**TASK REQUIREMENTS:**
Give every line of the records below as a single JSON list of strings, one string per line, leaving out blank lines.

**DATA EXCERPTS:**
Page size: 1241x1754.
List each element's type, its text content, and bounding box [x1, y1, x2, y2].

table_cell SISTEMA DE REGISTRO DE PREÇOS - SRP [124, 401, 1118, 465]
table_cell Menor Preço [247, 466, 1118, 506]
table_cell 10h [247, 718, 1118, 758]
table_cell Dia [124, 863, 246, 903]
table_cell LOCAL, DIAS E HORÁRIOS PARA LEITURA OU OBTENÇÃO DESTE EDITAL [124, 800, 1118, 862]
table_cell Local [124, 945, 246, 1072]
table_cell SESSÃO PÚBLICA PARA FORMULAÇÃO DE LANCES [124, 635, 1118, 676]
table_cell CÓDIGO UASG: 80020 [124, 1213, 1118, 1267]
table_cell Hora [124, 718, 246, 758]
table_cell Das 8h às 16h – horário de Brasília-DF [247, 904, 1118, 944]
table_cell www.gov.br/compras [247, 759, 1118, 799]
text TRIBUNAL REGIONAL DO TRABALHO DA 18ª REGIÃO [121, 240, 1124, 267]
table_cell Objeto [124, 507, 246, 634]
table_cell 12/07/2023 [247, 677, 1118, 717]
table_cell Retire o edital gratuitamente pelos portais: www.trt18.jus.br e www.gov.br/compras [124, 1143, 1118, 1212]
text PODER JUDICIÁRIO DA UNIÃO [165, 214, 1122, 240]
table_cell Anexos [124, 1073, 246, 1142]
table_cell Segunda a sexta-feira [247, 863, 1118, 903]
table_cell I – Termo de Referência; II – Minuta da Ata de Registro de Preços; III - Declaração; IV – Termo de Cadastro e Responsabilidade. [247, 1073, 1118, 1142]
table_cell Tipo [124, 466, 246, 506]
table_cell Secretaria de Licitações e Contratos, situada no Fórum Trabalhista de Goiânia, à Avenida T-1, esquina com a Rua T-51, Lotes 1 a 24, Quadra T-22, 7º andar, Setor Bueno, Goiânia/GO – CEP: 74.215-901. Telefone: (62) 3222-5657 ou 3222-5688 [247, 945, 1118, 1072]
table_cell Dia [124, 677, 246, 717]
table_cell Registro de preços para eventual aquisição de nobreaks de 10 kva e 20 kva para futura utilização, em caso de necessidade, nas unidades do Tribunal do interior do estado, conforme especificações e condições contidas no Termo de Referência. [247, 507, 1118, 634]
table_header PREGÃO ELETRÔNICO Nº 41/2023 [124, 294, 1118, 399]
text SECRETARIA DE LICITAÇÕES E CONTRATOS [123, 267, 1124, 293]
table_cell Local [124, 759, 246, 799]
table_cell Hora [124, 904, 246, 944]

**SOLUTION TO THIS PROBLEM:**
[
  "Page size: 1241x1754.",
  "List each element's type, its text content, and bounding box [x1, y1, x2, y2].",
  "table_cell SISTEMA DE REGISTRO DE PREÇOS - SRP [124, 401, 1118, 465]",
  "table_cell Menor Preço [247, 466, 1118, 506]",
  "table_cell 10h [247, 718, 1118, 758]",
  "table_cell Dia [124, 863, 246, 903]",
  "table_cell LOCAL, DIAS E HORÁRIOS PARA LEITURA OU OBTENÇÃO DESTE EDITAL [124, 800, 1118, 862]",
  "table_cell Local [124, 945, 246, 1072]",
  "table_cell SESSÃO PÚBLICA PARA FORMULAÇÃO DE LANCES [124, 635, 1118, 676]",
  "table_cell CÓDIGO UASG: 80020 [124, 1213, 1118, 1267]",
  "table_cell Hora [124, 718, 246, 758]",
  "table_cell Das 8h às 16h – horário de Brasília-DF [247, 904, 1118, 944]",
  "table_cell www.gov.br/compras [247, 759, 1118, 799]",
  "text TRIBUNAL REGIONAL DO TRABALHO DA 18ª REGIÃO [121, 240, 1124, 267]",
  "table_cell Objeto [124, 507, 246, 634]",
  "table_cell 12/07/2023 [247, 677, 1118, 717]",
  "table_cell Retire o edital gratuitamente pelos portais: www.trt18.jus.br e www.gov.br/compras [124, 1143, 1118, 1212]",
  "text PODER JUDICIÁRIO DA UNIÃO [165, 214, 1122, 240]",
  "table_cell Anexos [124, 1073, 246, 1142]",
  "table_cell Segunda a sexta-feira [247, 863, 1118, 903]",
  "table_cell I – Termo de Referência; II – Minuta da Ata de Registro de Preços; III - Declaração; IV – Termo de Cadastro e Responsabilidade. [247, 1073, 1118, 1142]",
  "table_cell Tipo [124, 466, 246, 506]",
  "table_cell Secretaria de Licitações e Contratos, situada no Fórum Trabalhista de Goiânia, à Avenida T-1, esquina com a Rua T-51, Lotes 1 a 24, Quadra T-22, 7º andar, Setor Bueno, Goiânia/GO – CEP: 74.215-901. Telefone: (62) 3222-5657 ou 3222-5688 [247, 945, 1118, 1072]",
  "table_cell Dia [124, 677, 246, 717]",
  "table_cell Registro de preços para eventual aquisição de nobreaks de 10 kva e 20 kva para futura utilização, em caso de necessidade, nas unidades do Tribunal do interior do estado, conforme especificações e condições contidas no Termo de Referência. [247, 507, 1118, 634]",
  "table_header PREGÃO ELETRÔNICO Nº 41/2023 [124, 294, 1118, 399]",
  "text SECRETARIA DE LICITAÇÕES E CONTRATOS [123, 267, 1124, 293]",
  "table_cell Local [124, 759, 246, 799]",
  "table_cell Hora [124, 904, 246, 944]"
]